Forums JSA and JASS are also demanding a Right to Healthcare Act in state

Beneficiaries receive a dose of COVID-19 vaccine during a vaccination drive at Marathi Shatiya Mandir Auditorium in Navi Mumbai | PTI (File) Beneficiaries receive a dose of COVID-19 vaccine during a vaccination drive at Marathi Shatiya Mandir Auditorium in Navi Mumbai | PTI

In the month of August, the total number of COVID-19 cases in the city of Mumbai had crossed 7.5 lakhs, while the total number of deaths due to the pandemic was close to 16,000. On September 2, the city saw a significant rise in new cases as well as fatalities.

Despite being the financial capital of the nation and boasting of a municipal corporation that is the richest in India, Mumbai witnessed an unprecedented crisis during the pandemic, especially in the first year when hospitals denied admissions to COVID-19 patients due to a shortage of beds, and frustrated patients were left vulnerable and helpless at the sight of inflated hospital bills. Families had queued up outside pharmacies in a desperate bid to source essential COVID-19 drugs which came at ten times the actual cost. Ambulance owners had a field day charging thousands of rupees for transporting the dead to cemeteries at a distance of hardly 1.5kms.
* * * *
▶ _Task to carry out_
According to the Mumbai COVID-19 excerpt, what total number of cases had the city crossed in August? These records have no connection to the Mumbai COVID-19 excerpt.

▶ _Supplied data_
* * * *
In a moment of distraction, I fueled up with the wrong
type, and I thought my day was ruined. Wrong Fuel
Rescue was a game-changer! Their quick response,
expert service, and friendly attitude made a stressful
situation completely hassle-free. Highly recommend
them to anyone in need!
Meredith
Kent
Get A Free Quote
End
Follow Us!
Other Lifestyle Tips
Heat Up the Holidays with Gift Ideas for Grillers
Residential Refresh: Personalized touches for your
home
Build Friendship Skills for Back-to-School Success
* * * *
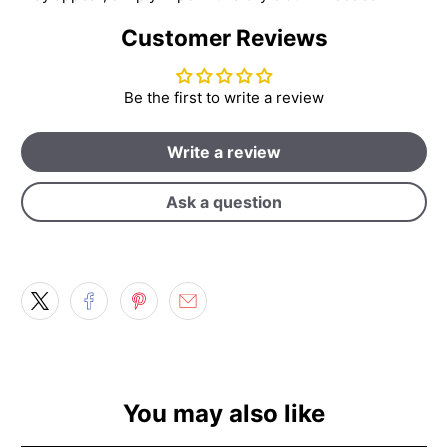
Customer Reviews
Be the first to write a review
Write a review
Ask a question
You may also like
* * * *
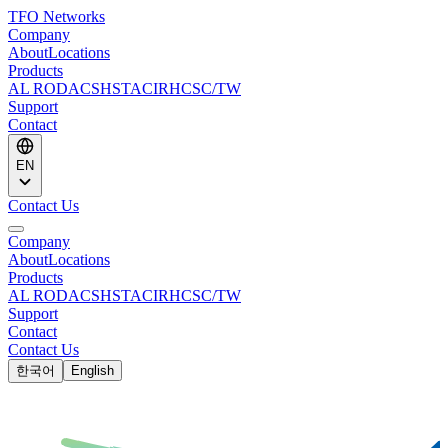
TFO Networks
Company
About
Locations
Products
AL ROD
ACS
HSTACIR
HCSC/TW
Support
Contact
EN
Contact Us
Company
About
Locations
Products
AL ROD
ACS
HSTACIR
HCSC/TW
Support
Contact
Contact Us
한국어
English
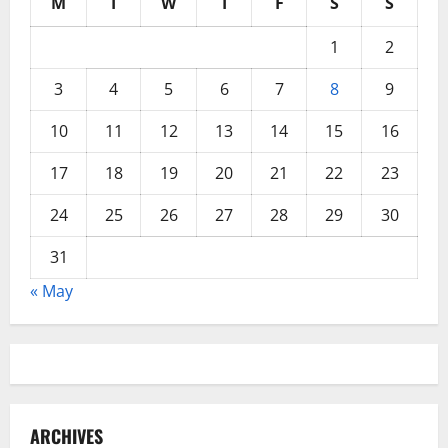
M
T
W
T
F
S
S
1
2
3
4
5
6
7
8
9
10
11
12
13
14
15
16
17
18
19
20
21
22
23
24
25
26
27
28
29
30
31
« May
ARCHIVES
* * * *
▶ _Task answer_
7.5 lakhs.